“跟于德才说一下,不用他来了,明天去他那。”
他来营城调研,于德才并没有去车站接他,也没有在团结宾馆等他,这不是于德才飘了,而是他不许。
张兢早就通过办公室给各单位下过通知,领导调研一律不许搞迎来送往,不许在工作时间搞应酬接待。
于德才知道李学武不待见他,这会儿哪里敢来撞枪口。
不过他也不敢装不知道,而是通过徐斯年试探,晚上能不能见一面。
这倒是于德才的小心了,领导来了,他这个一把没能提前见面,会被认为根基不稳的。
尤其是这两年董文学接连的遭遇,就连他也受到了影响。
营城港区绝对是集团未来十年最重要的单位,他提前来占位置,不知道有多少人瞄着他用劲呢。
但凡露出一点破绽,都会冲上来将他撕得粉碎。
“你这是为难我,也是为难他啊。
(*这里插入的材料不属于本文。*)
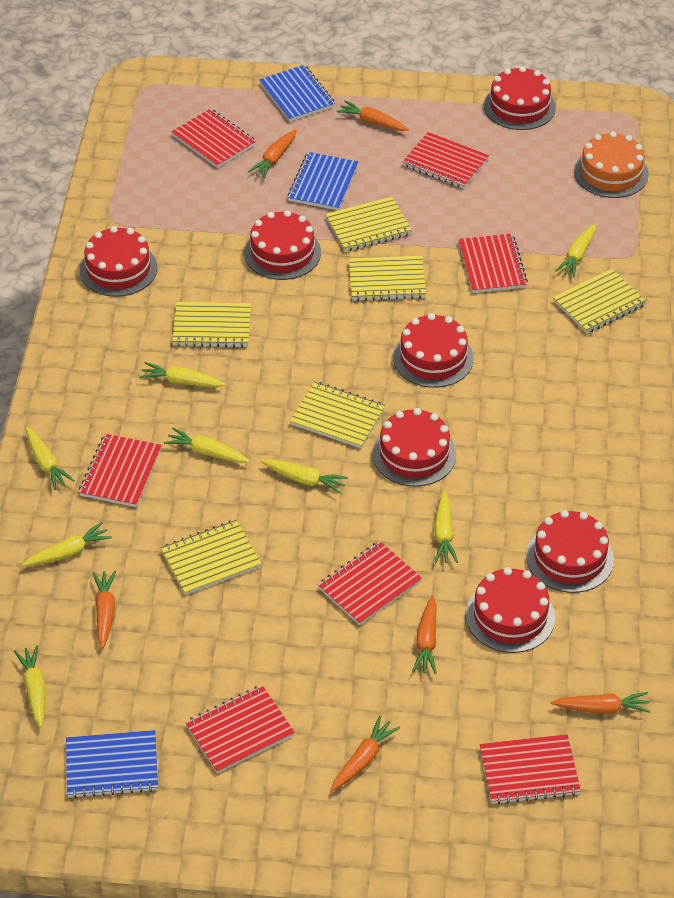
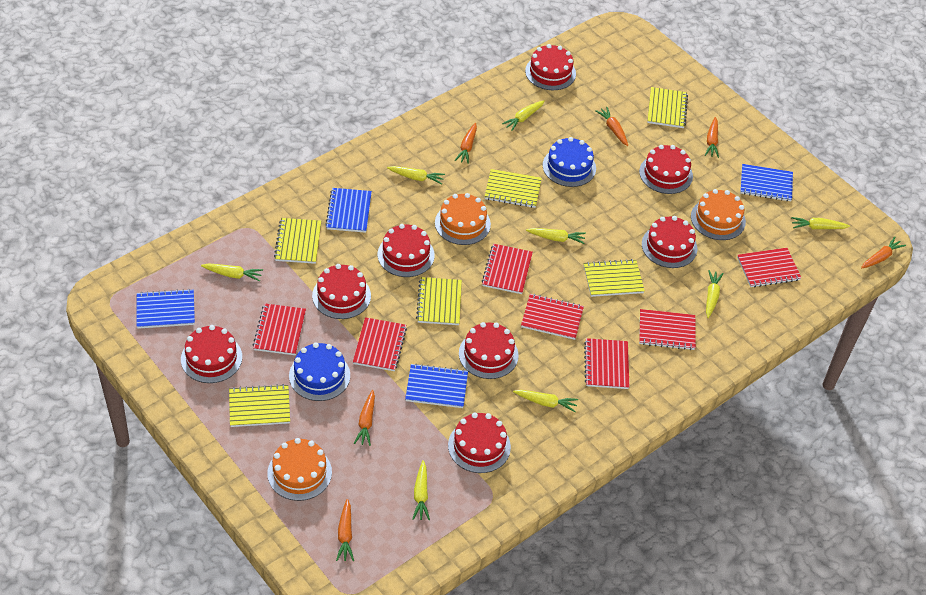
blue cake: none = 0 -> [289,342,350,401] [543,137,596,187] = 2
blue notebook: [66,730,158,798] [259,65,335,122] [287,152,358,210] = 3 -> [137,289,195,329] [325,188,372,233] [405,364,468,408] [740,164,793,201] = 4
orange cake: [574,131,649,198] = 1 -> [267,438,332,501] [435,193,491,245] [691,189,746,240] = 3
red cake: [80,226,157,297] [244,210,321,280] [372,408,456,486] [393,313,474,388] [466,567,555,653] [484,66,556,130] [526,510,614,593] = 7 -> [181,325,242,383] [312,264,371,319] [378,224,435,277] [448,412,511,473] [459,322,519,379] [525,44,576,90] [639,145,693,194] [642,216,697,268] = 8

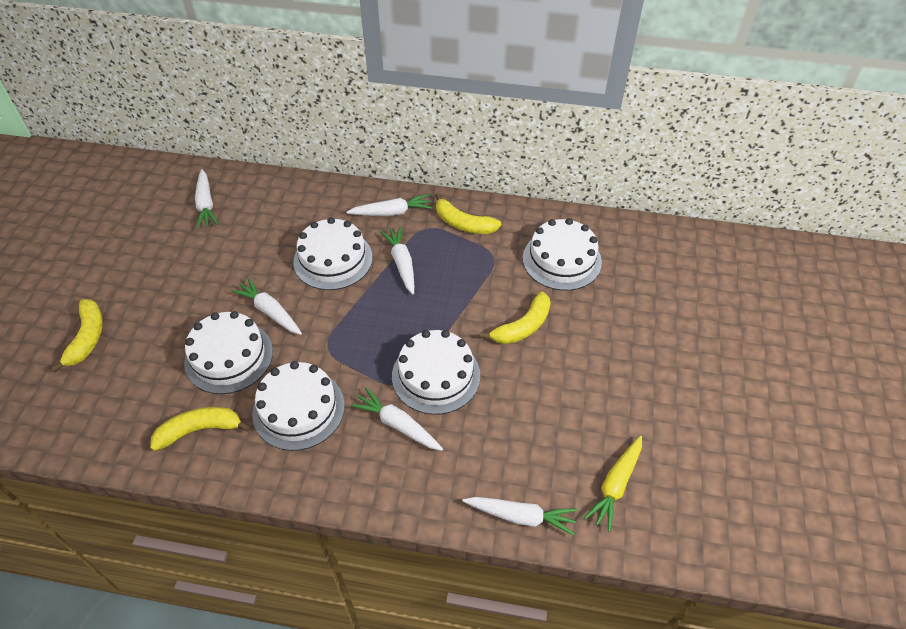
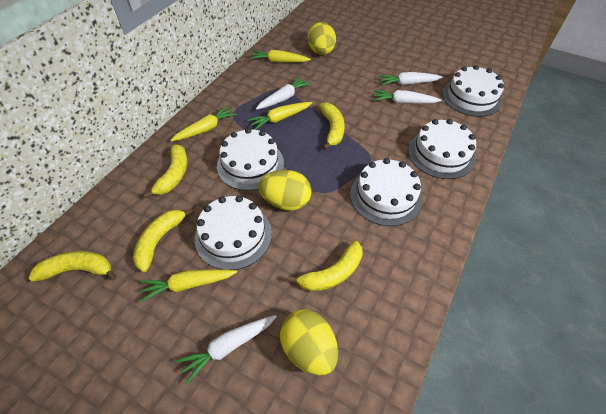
white carrot: [195,169,218,229] [231,278,302,335] [347,194,432,216] [351,388,443,451] [380,227,414,294] [462,497,577,535] = 6 -> [176,315,277,384] [256,76,311,110] [374,90,441,103] [379,72,443,85] = 4
yellow banana: [51,299,103,373] [150,407,250,451] [435,193,501,234] [480,292,551,344] = 4 -> [28,251,117,282] [133,208,194,272] [143,144,187,198] [287,241,363,292] [319,102,345,150] = 5
yellow carrot: [584,436,642,532] = 1 -> [140,270,237,302] [170,105,237,142] [247,102,312,130] [250,50,311,62] = 4
yellow egg: none = 0 -> [258,170,312,211] [280,309,338,376] [307,22,336,55] = 3

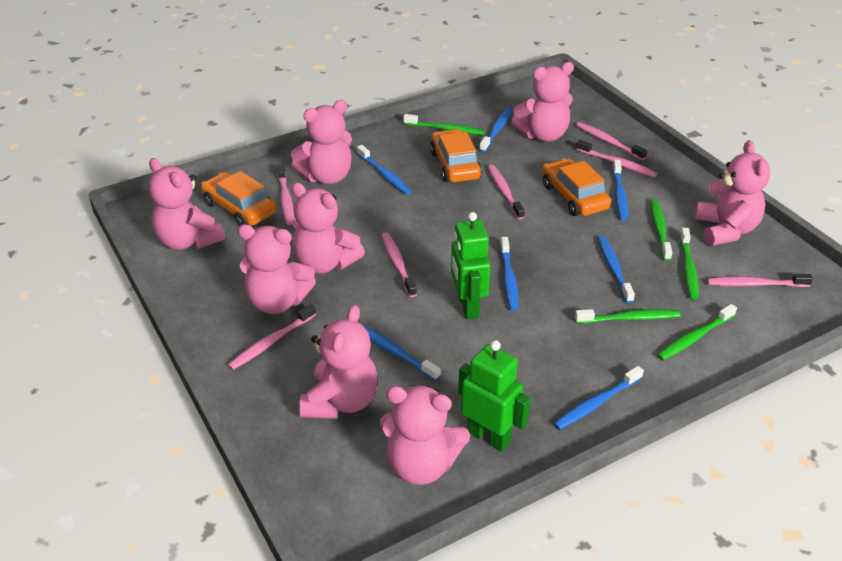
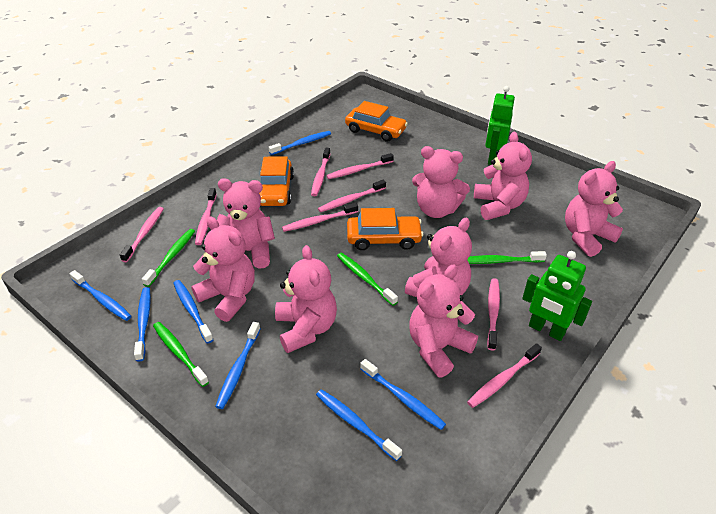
green toothbrush: [403,114,485,135] [575,309,680,324] [650,199,673,261] [657,304,737,361] [680,228,699,300] = 5 -> [142,229,195,287] [153,322,209,387] [337,253,398,306] [467,251,547,264] = 4
pink toothbrush: [228,304,316,370] [277,164,294,225] [381,232,417,297] [488,165,525,220] [576,122,647,160] [576,140,657,178] [707,274,813,287] = 7 -> [120,207,164,262] [195,188,217,245] [282,203,358,232] [311,148,330,196] [318,180,386,212] [326,153,394,179] [467,343,542,408] [487,278,500,351] = 8

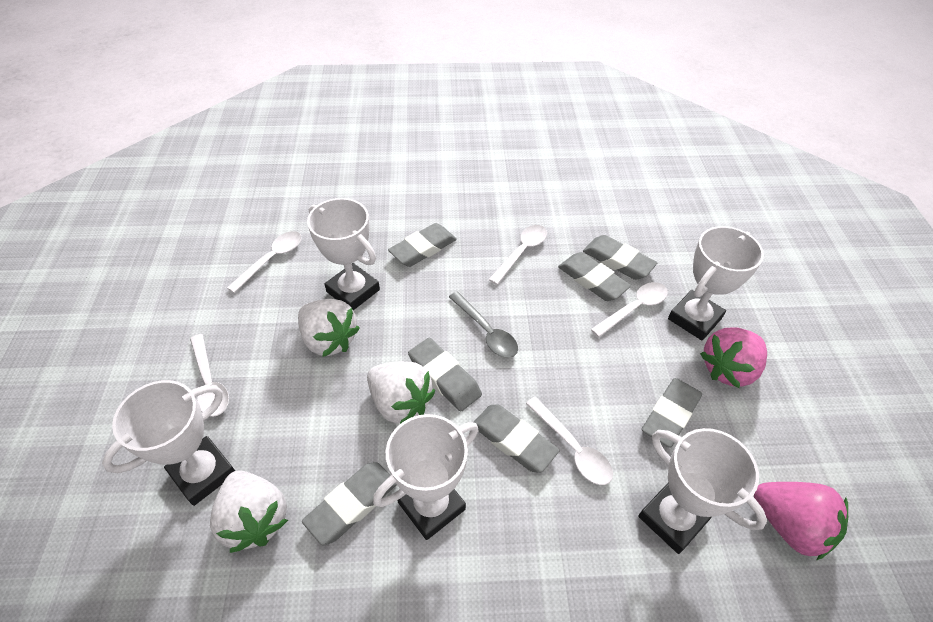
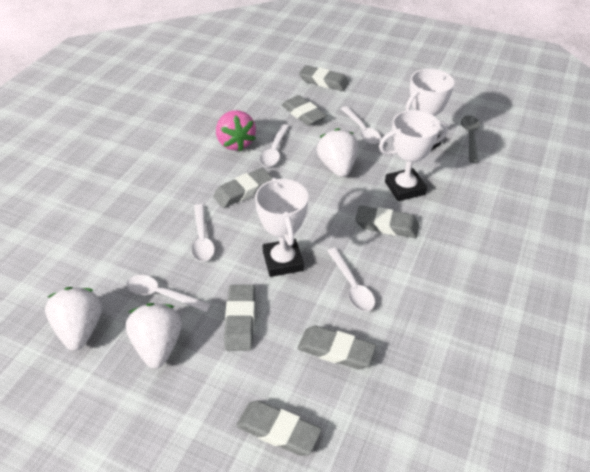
pink strawberry: [700,327,767,388] [754,482,848,560] = 2 -> [216,110,256,151] = 1
white trophy: [102,380,235,506] [307,198,380,310] [373,414,478,540] [638,428,767,554] [668,226,764,341] = 5 -> [255,178,309,277] [379,110,448,201] [406,69,455,151] = 3

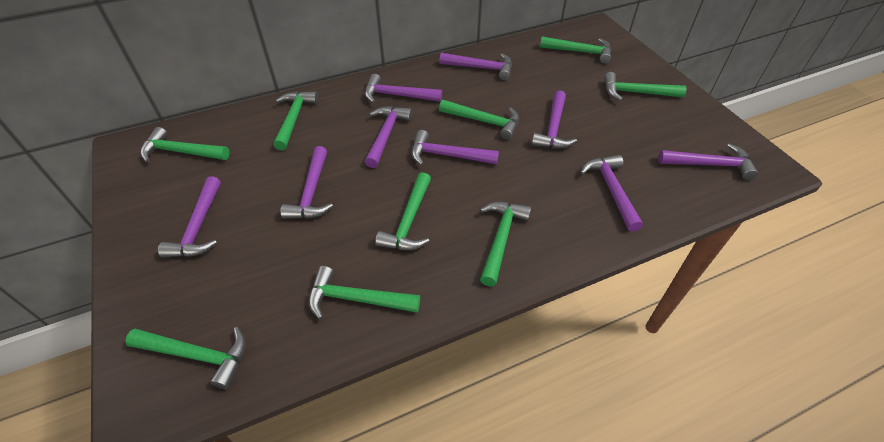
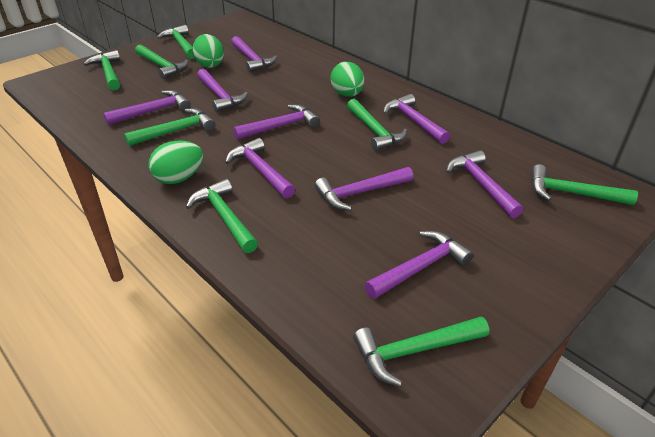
green egg: none = 0 -> [149,141,203,184] [193,34,224,68] [331,62,364,97] = 3
green hammer: [125,327,246,389] [140,127,230,162] [273,91,318,150] [309,266,420,320] [375,172,431,250] [439,100,519,140] [480,202,531,287] [540,36,611,64] [604,72,686,101] = 9 -> [84,50,120,90] [124,108,215,146] [135,44,188,79] [157,25,195,59] [186,179,258,253] [347,99,407,151] [353,317,489,387] [531,164,638,205] = 8

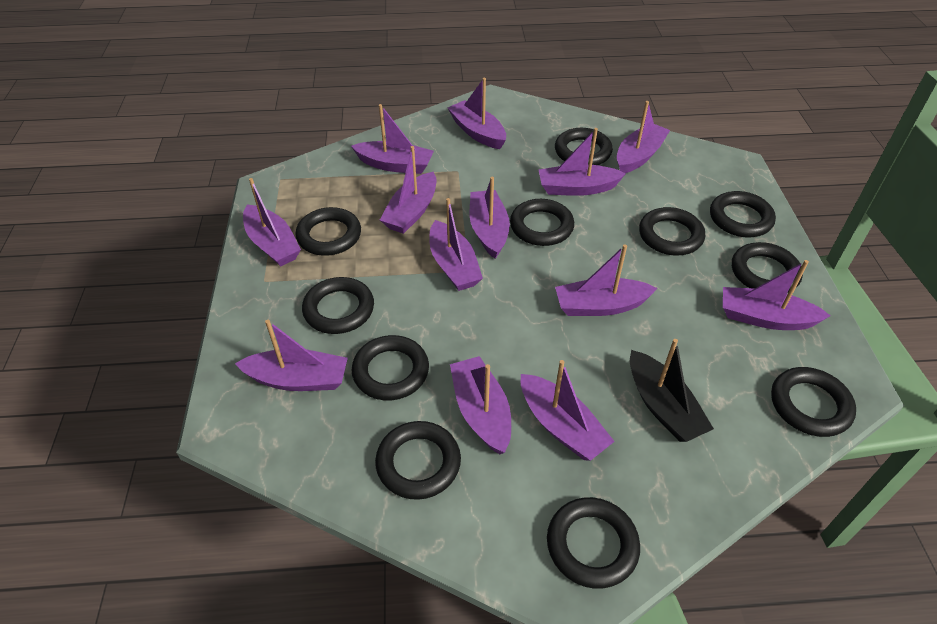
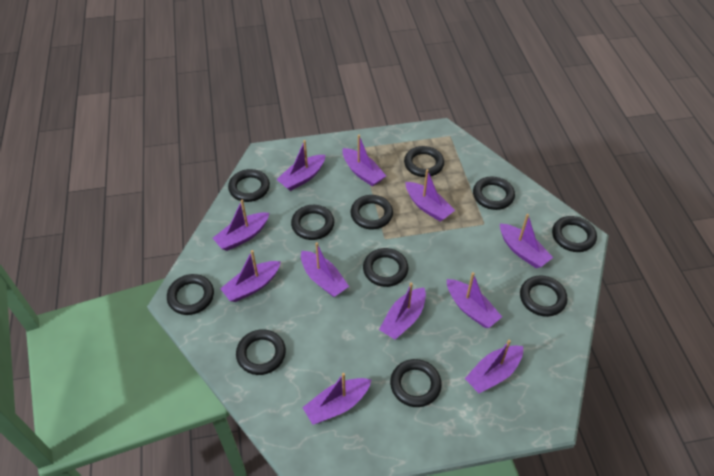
black boat: [630,339,714,442] = 1 -> none = 0
purple boat: [235,320,348,391] [243,178,301,266] [351,104,434,174] [380,146,436,234] [429,198,483,291] [448,78,506,149] [450,356,511,454] [470,177,510,259] [521,360,615,461] [539,128,626,196] [555,244,658,316] [617,101,670,173] [723,260,831,330] = 13 -> [213,200,269,251] [220,250,281,302] [276,140,325,191] [301,242,349,297] [302,373,371,425] [342,135,386,187] [379,283,426,340] [406,169,455,222] [447,272,502,328] [465,340,523,393] [500,214,553,268] = 11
”
徐斯年笑了笑,问道:“要不就咱们仨?简单吃点?”
“你们俩穿一条裤子了?”
李学武挑了挑眉毛,看了他问道:“还是他允了你什么好处了?”
“嗨,我们这不是团结友好的同志关系嘛。”
徐斯年拍了拍巴掌,道:“行了,知道你来一趟不容易,他要是见不着你,今晚就别睡了。”
“再一个,他工作不好做,你也跟着受累不是?”
这么说着,他站起身摆手道:“就这么着,你先歇着,等好饭了我再来叫你。”
马宝森送了他出门,回来后忍不住吐槽道:“徐厂长可真能说啊。”
“他的嘴是租来的,”李学武撑着扶手站了起来,示意了里间说道:“我先眯一会,你忙你的。”
“领导,要不要找医生来看一下?”
马宝森还是忍不住询问道:“看您脸色不好呢?”
“休息不好,没关系。”
李学武说着,已经走到里间,踢掉皮鞋躺在了床上。
都没过去三分钟,正在收拾行李的马宝森便听见了呼噜声。
——
“我特么也算福大命大。”
饭桌上,徐斯年瞅了于德才一眼,见他小心地模样有些无奈,又看向李学武说道:“还得感谢你呢。”
李学武并没有说话,挑着清淡的菜夹了两筷子。